ARSENAL 1  SWINDON TOWN 3
Football League Cup Final:  Wembley, Saturday March 15th 1969

Written on April 10th 1969

This contest provided some interesting conclusions as the result would suggest. A top first division side, defensively the best in the country, were well beaten by a third division team. One wonders why. The Arsenal started in fine style. Armstrong and Radford enjoyed an early superiority over nervous full backs; Sammels was lively - and the back four were scarcely troubled at all. Goals should have come but didn't - had they scored two goals in this period, as they should have, Ure's tragic mistake would not have unsettled Arsenal's morale as much as it did.

Once a goal in arrears, panic began to blur the edges of their play. The front runners became over anxious, spoiling the fine probing of McLintock and Court, while the defence became increasingly vulnerable to Swindon's swift counter strikes. After a continual second half siege, the long awaited Arsenal equaliser came, a just reward and Gould took his chance well. Now surely a trophy would land at Highbury, after an interval of nineteen years.

Extra time revealed an Arsenal team dispirited, run off its feet and finally well beaten. After conceding the second goal they had absolutely nothing left in hand. McNab was given a roasting, Storey's somewhat tenuous reputation was in tatters, while poor McLintock strived hard to provide the ammunition his front men dashed against a dominant, rock-like Swindon defence.

As the dejected yellow shirted figures trooped from the pitch one could almost see the ghosts of Herbert Chapman and Tom Whittaker quietly reassuring Bertie Mee that the Arsenal's time will come again before very long. As an afterthought it would be nice to see Frank McLintock on a winning side at Wembley - he deserves it.
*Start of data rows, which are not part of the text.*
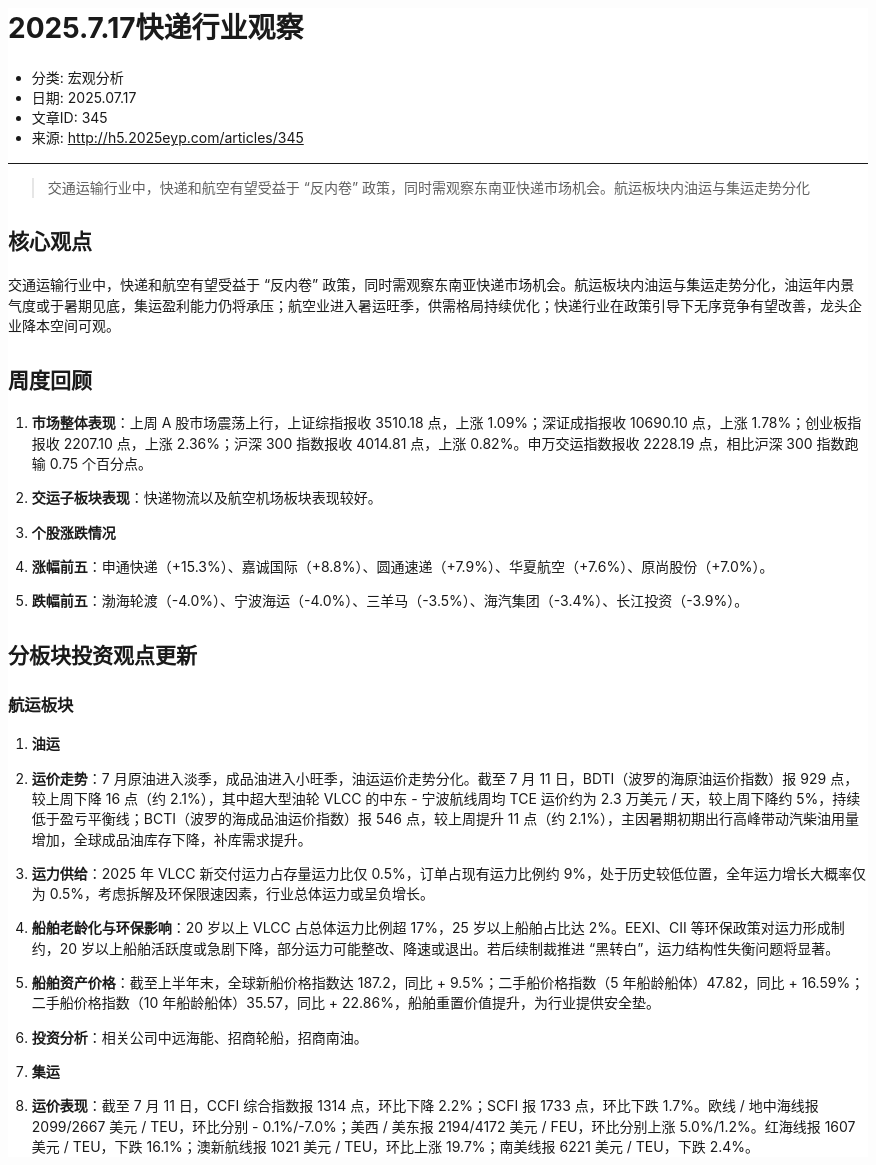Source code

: # 2025.7.17快递行业观察

- 分类: 宏观分析
- 日期: 2025.07.17
- 文章ID: 345
- 来源: http://h5.2025eyp.com/articles/345

---

> 交通运输行业中，快递和航空有望受益于 “反内卷” 政策，同时需观察东南亚快递市场机会。航运板块内油运与集运走势分化

## **核心观点**

交通运输行业中，快递和航空有望受益于 “反内卷” 政策，同时需观察东南亚快递市场机会。航运板块内油运与集运走势分化，油运年内景气度或于暑期见底，集运盈利能力仍将承压；航空业进入暑运旺季，供需格局持续优化；快递行业在政策引导下无序竞争有望改善，龙头企业降本空间可观。

## **周度回顾**

1. **市场整体表现**：上周 A 股市场震荡上行，上证综指报收 3510.18 点，上涨 1.09%；深证成指报收 10690.10 点，上涨 1.78%；创业板指报收 2207.10 点，上涨 2.36%；沪深 300 指数报收 4014.81 点，上涨 0.82%。申万交运指数报收 2228.19 点，相比沪深 300 指数跑输 0.75 个百分点。

2. **交运子板块表现**：快递物流以及航空机场板块表现较好。

3. **个股涨跌情况**

1. **涨幅前五**：申通快递（+15.3%）、嘉诚国际（+8.8%）、圆通速递（+7.9%）、华夏航空（+7.6%）、原尚股份（+7.0%）。

2. **跌幅前五**：渤海轮渡（-4.0%）、宁波海运（-4.0%）、三羊马（-3.5%）、海汽集团（-3.4%）、长江投资（-3.9%）。

## **分板块投资观点更新**

### **航运板块**

1. **油运**

1. **运价走势**：7 月原油进入淡季，成品油进入小旺季，油运运价走势分化。截至 7 月 11 日，BDTI（波罗的海原油运价指数）报 929 点，较上周下降 16 点（约 2.1%），其中超大型油轮 VLCC 的中东 - 宁波航线周均 TCE 运价约为 2.3 万美元 / 天，较上周下降约 5%，持续低于盈亏平衡线；BCTI（波罗的海成品油运价指数）报 546 点，较上周提升 11 点（约 2.1%），主因暑期初期出行高峰带动汽柴油用量增加，全球成品油库存下降，补库需求提升。

2. **运力供给**：2025 年 VLCC 新交付运力占存量运力比仅 0.5%，订单占现有运力比例约 9%，处于历史较低位置，全年运力增长大概率仅为 0.5%，考虑拆解及环保限速因素，行业总体运力或呈负增长。

3. **船舶老龄化与环保影响**：20 岁以上 VLCC 占总体运力比例超 17%，25 岁以上船舶占比达 2%。EEXI、CII 等环保政策对运力形成制约，20 岁以上船舶活跃度或急剧下降，部分运力可能整改、降速或退出。若后续制裁推进 “黑转白”，运力结构性失衡问题将显著。

4. **船舶资产价格**：截至上半年末，全球新船价格指数达 187.2，同比 + 9.5%；二手船价格指数（5 年船龄船体）47.82，同比 + 16.59%；二手船价格指数（10 年船龄船体）35.57，同比 + 22.86%，船舶重置价值提升，为行业提供安全垫。

5. **投资分析**：相关公司中远海能、招商轮船，招商南油。

2. **集运**

1. **运价表现**：截至 7 月 11 日，CCFI 综合指数报 1314 点，环比下降 2.2%；SCFI 报 1733 点，环比下跌 1.7%。欧线 / 地中海线报 2099/2667 美元 / TEU，环比分别 - 0.1%/-7.0%；美西 / 美东报 2194/4172 美元 / FEU，环比分别上涨 5.0%/1.2%。红海线报 1607 美元 / TEU，下跌 16.1%；澳新航线报 1021 美元 / TEU，环比上涨 19.7%；南美线报 6221 美元 / TEU，下跌 2.4%。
And what of the team that won. Understandably nervous and tense in the opening quarter, Smart's goal (he surely deserved it for dogged persistence) was just the tonic they needed. One could see the Wiltshire team grow in confidence and begin to enjoy the awesome experience of their first Wembley final. Theirs was a total team effort, every player performing his role superbly, but individual moments are worthy of praise. How Downsborough saved one shot from Sammels must surely have mystified everybody, most of all Sammels himself; Rod Thomas proved himself an excellent young full back, the lynch pin of Welsh defences to come, although Armstrong gave him a torrid time early on; Burrows and Harland were effective stoppers with a highly developed understanding; Noble and Smart ran hard and well, while Heath made McNab look anything but an England back. But above all was the performance of Don Rogers. He perhaps more than any other Swindon player destroyed Arsenal, his first goal was worthy of Jimmy Greaves at his poaching best, while his second was a classic, receiving the ball in his own half, accelerating away with blistering pace and finally rounding Wilson to shoot into an unguarded net. I certainly hope Sir Alf Ramsey took note, what Rogers did here he could easily do in Mexico. This goal set the seal on a remarkable victory and provided 30,000 ecstatic Wiltshire supporters with a day to remember.

But perhaps the last word should be left with Bertie Mee. When Don Rogers was on offer last season, Mee showed no interest, claiming to the press that Rogers was "too inconsistent". Somehow those words had an ironic flavour to them today.